# [What is being asked]
Every line of the material must be given again verbatim. Skip the images.

# [Information shown]
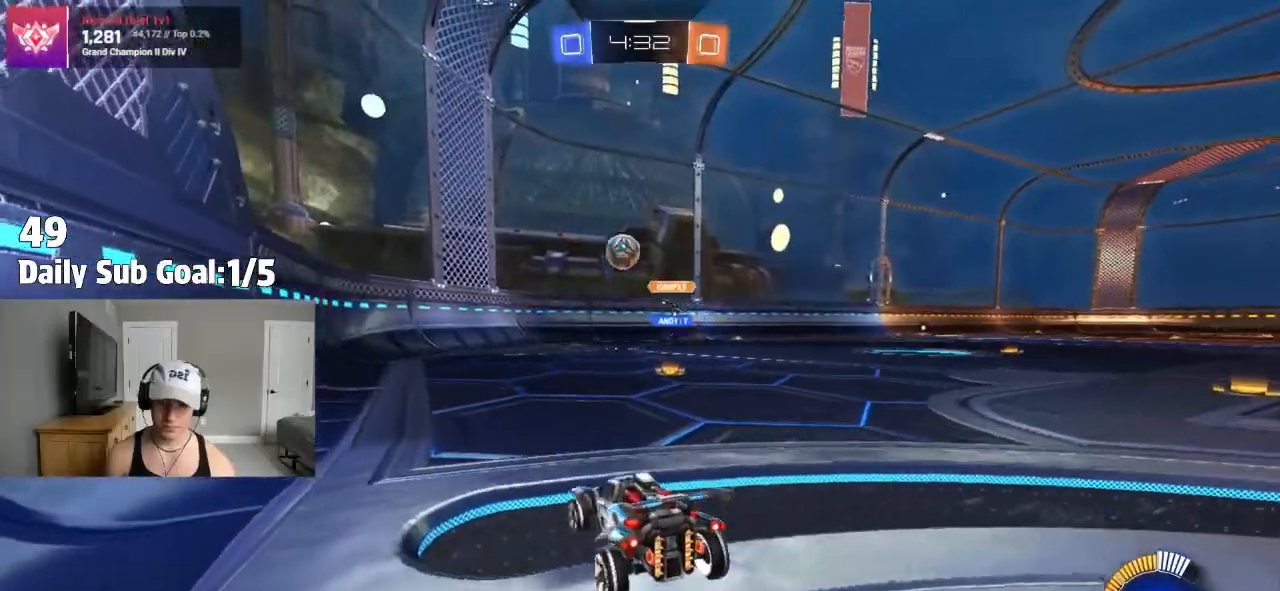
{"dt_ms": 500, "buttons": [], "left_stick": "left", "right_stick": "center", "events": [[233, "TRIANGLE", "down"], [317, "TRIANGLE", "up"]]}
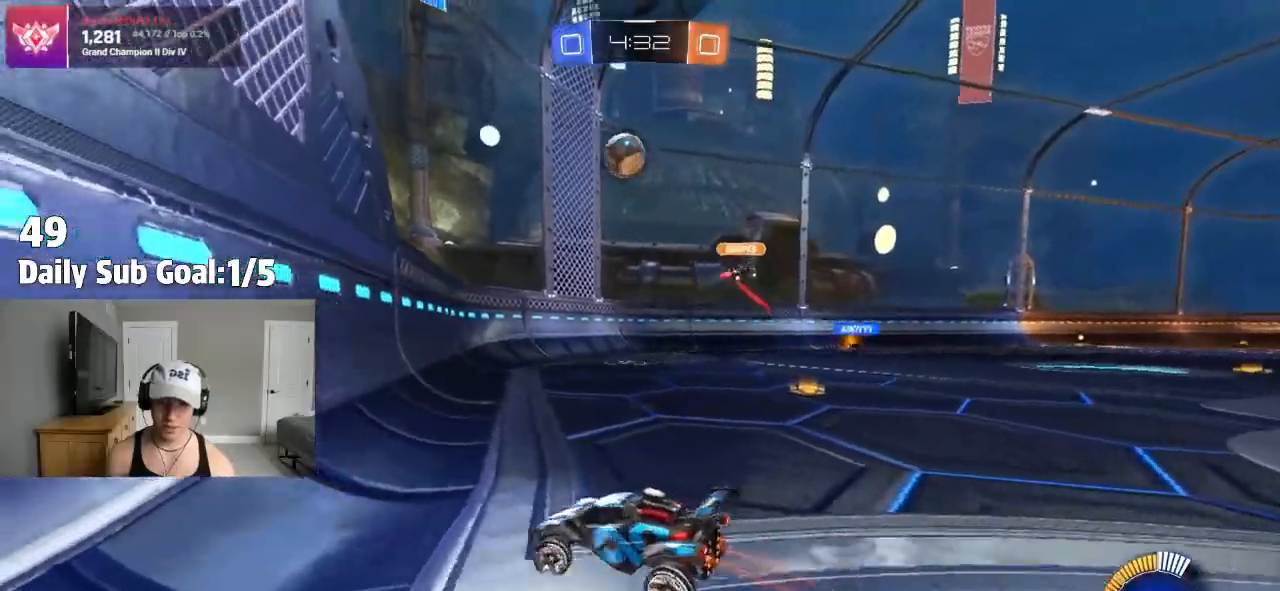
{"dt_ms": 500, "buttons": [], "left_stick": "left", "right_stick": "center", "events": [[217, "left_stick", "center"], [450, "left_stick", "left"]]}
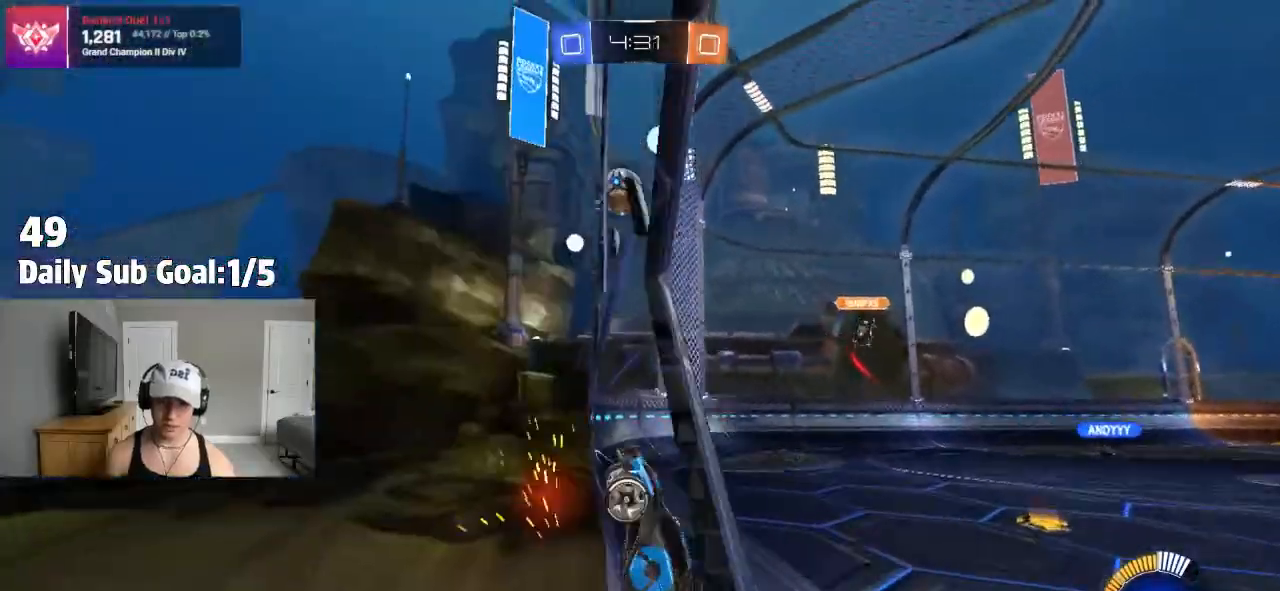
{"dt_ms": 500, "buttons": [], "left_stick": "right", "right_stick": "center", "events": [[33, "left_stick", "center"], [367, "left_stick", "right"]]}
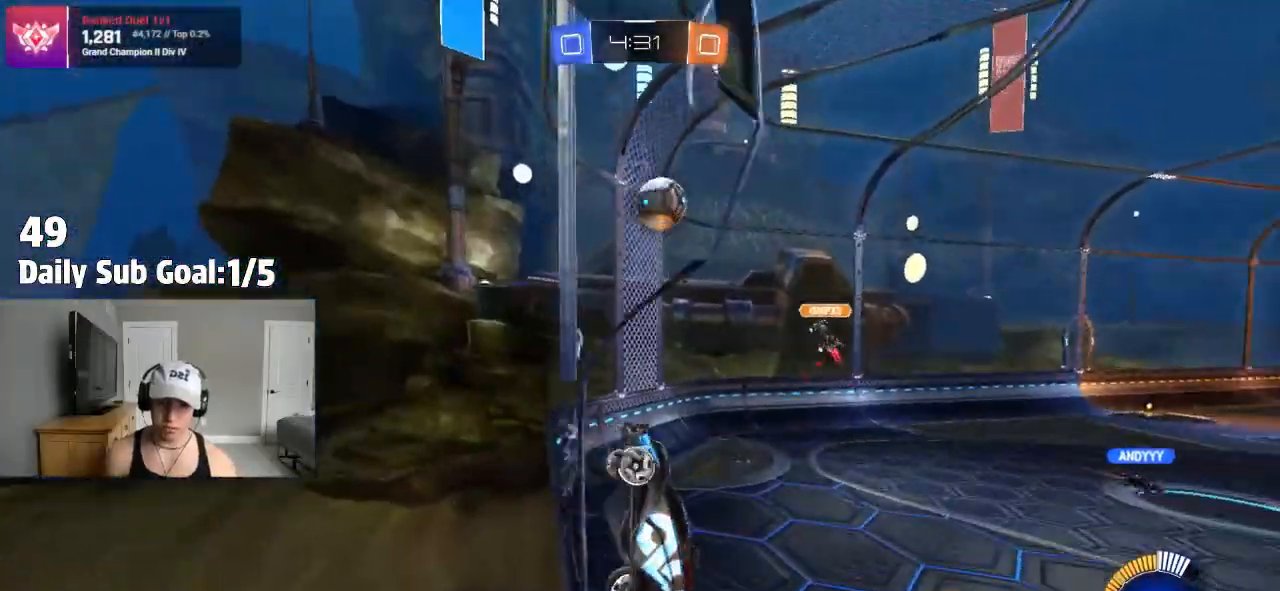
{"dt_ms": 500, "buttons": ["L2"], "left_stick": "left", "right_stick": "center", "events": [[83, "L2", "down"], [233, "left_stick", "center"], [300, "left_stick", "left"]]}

# [Your solution]
{"dt_ms": 500, "buttons": [], "left_stick": "left", "right_stick": "center", "events": [[233, "TRIANGLE", "down"], [317, "TRIANGLE", "up"]]}
{"dt_ms": 500, "buttons": [], "left_stick": "left", "right_stick": "center", "events": [[217, "left_stick", "center"], [450, "left_stick", "left"]]}
{"dt_ms": 500, "buttons": [], "left_stick": "right", "right_stick": "center", "events": [[33, "left_stick", "center"], [367, "left_stick", "right"]]}
{"dt_ms": 500, "buttons": ["L2"], "left_stick": "left", "right_stick": "center", "events": [[83, "L2", "down"], [233, "left_stick", "center"], [300, "left_stick", "left"]]}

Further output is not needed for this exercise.